I thought it was a miracle. The idea that my body could produce food for my child, just blew me away! She had her kidney removed when she was 4 months old and the doctor said thank heavens I was breastfeeding her because it was so much easier on her kidney and her surgery. I have had to learn to love my body and accept it and it has been a process. I am in a new phase of acceptance because my muscle disease is rapidly atrophying for some reason and so my legs are very strange looking. I just keep walking through acceptance. I think what I have had to do is UNDO every negative everyone else ever put into my mind about my self image so that I could really realize that I do love myself.
Awwwz. Wow for your baby to go through that at such an age. God created a our bodies just right. For breastfeeding to have such a big hand in how her body reacted is amazing!
I don’t think I ever tried to undo the negative things people have said about me. I just voided it, like a bad check, and threw it in the trash bin of my mind. That too, for me, was a process because it came from family A LOT. Even though I don’t believe they meant ill, it still was hurtful and made me feel like my body is less than. Once we can handle that pain and overcome it in a healthy way, the process to do it doesn’t make. I honestly think that a positive body image is something that should be thought in school. I think that would make a world of difference.
I agree!!! They should start this positive body image in school. I started teaching my daughter very young and still talk to her about body image.
The void check is a great way to put it!
Thank you. And yes they should. I read a post the other day where a six year old complained to her mom about her stomatch because another child said she looked “pregnant.” School is where so much body image problems are created so why not teach it there? Maybe one day.
They teach them about sex but not about abuse. School is the perfect place to teach them how to write a check, change the oil in the car, cook food, and positive body image. It is a place where they could learn real life skills and positive self image and instead they waste their time on standardized testing. They cut PE everyday, they cut ART everyday. I remember when we had music and pe and art every day and it taught me enough to get a college degree yet they cut these out now and our kids are going crazy sitting still in a chair for 8 hours which isn’t age appropriate anyway!!!!!yeah. I could go on and on…..

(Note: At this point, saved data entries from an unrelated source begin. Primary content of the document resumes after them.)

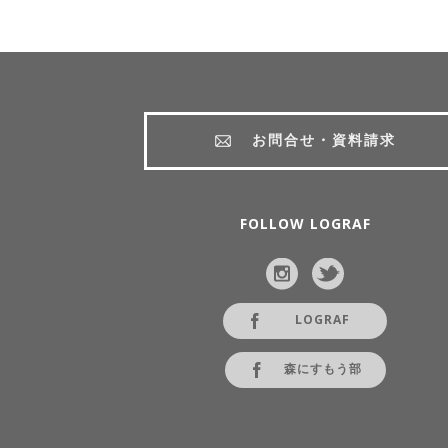
お問合せ・資料請求
FOLLOW LOGRAF
LOGRAF
森にすもう部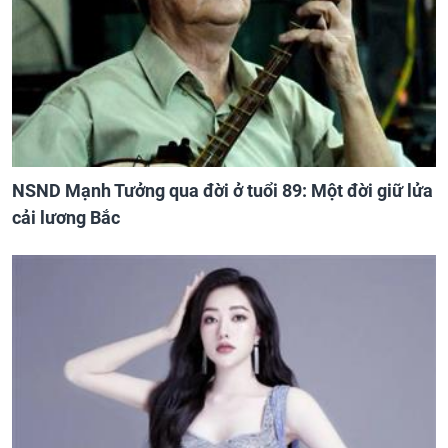
NSND Mạnh Tưởng qua đời ở tuổi 89: Một đời giữ lửa
cải lương Bắc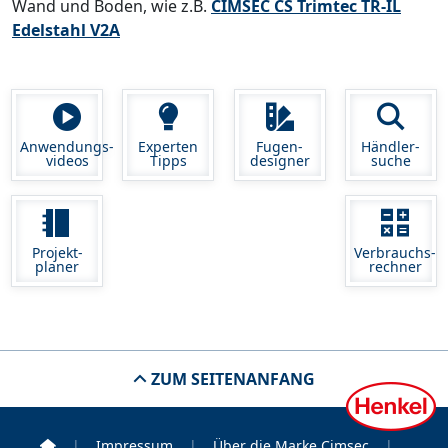
Wand und Boden, wie z.B.
CIMSEC CS Trimtec TR-IL
Edelstahl V2A
Anwendungs-
Experten
Fugen-
Händler-
videos
Tipps
designer
suche
Projekt-
Verbrauchs-
planer
rechner
ZUM SEITENANFANG
Home
|
Impressum
|
Über die Marke Cimsec
|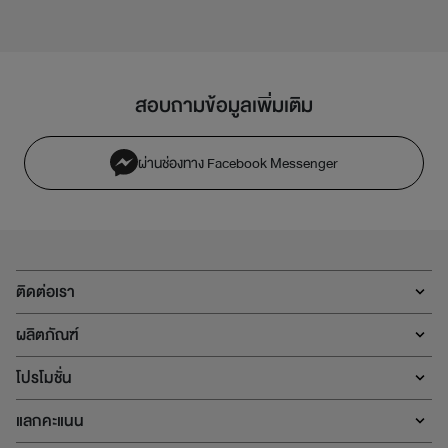
สอบถามข้อมูลเพิ่มเติม
ผ่านช่องทาง Facebook Messenger
ติดต่อเรา
ผลิตภัณฑ์
โปรโมชั่น
แลกคะแนน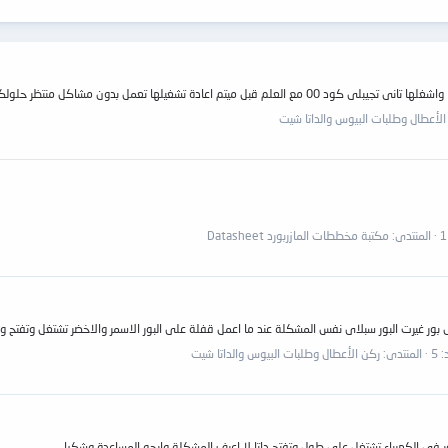
الأعطال وطلبات البيوس والداتا شيت
المنتدى:
مكتبة مخططات المازربورد Datasheet
غيرت البور سبلاى نفس المشكلة عند ما اعمل قفلة على البور الاسمر والاخضر تشتغل وتفتح وندوز البردة m
 5
المنتدى:
ركن الأعطال وطلبات البيوس والداتا شيت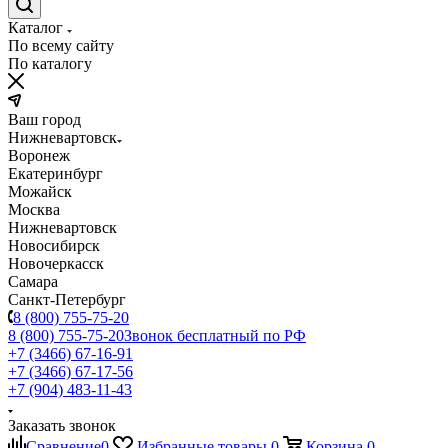
Каталог
По всему сайту
По каталогу
Ваш город
Нижневартовск
Воронеж
Екатеринбург
Можайск
Москва
Нижневартовск
Новосибирск
Новочеркасск
Самара
Санкт-Петербург
8 (800) 755-75-20
8 (800) 755-75-20
Звонок бесплатный по РФ
+7 (3466) 67-16-91
+7 (3466) 67-17-56
+7 (904) 483-11-43
Заказать звонок
Сравнение
0
Избранные товары
0
Корзина
0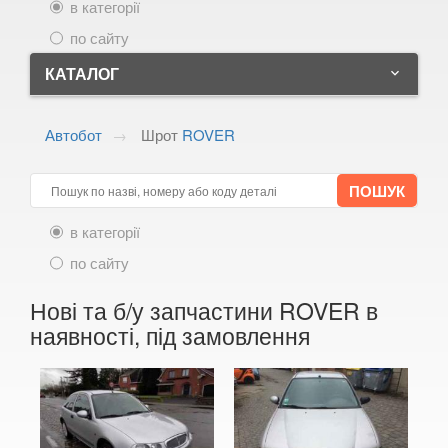
в категорії
по сайту
КАТАЛОГ
keyboard_arrow_down
ALFA ROMEO
keyboard_arrow_down
Автобот
Шрот
ROVER
AUDI
keyboard_arrow_down
BMW
keyboard_arrow_down
в категорії
CITROEN
keyboard_arrow_down
по сайту
FIAT
keyboard_arrow_down
Нові та б/у запчастини ROVER в
FORD
keyboard_arrow_down
наявності, під замовлення
HONDA
keyboard_arrow_down
HYUNDAI
keyboard_arrow_down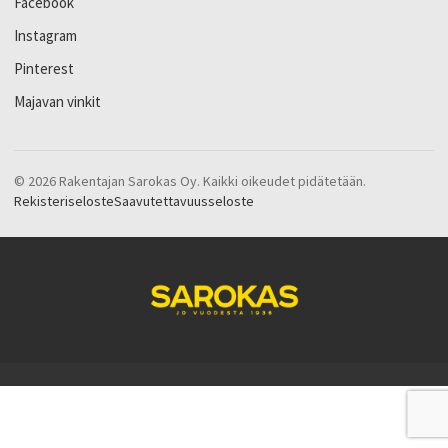
Facebook
Instagram
Pinterest
Majavan vinkit
© 2026 Rakentajan Sarokas Oy. Kaikki oikeudet pidätetään.
Rekisteriseloste
Saavutettavuusseloste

I so agree! It’s insanity. They need to be taught about abuse but instead it’s all hush hush. Back in elementary school we had ladies come in and teach us about sex, abuse, personal hygiene, and stuff like that. It kind of scared me but it was good to know! Growing up art, p.e, and music were our electives. We had them everyday too. The school system just needs to get up to date with reality and not force feed those so- called “real world” subjects.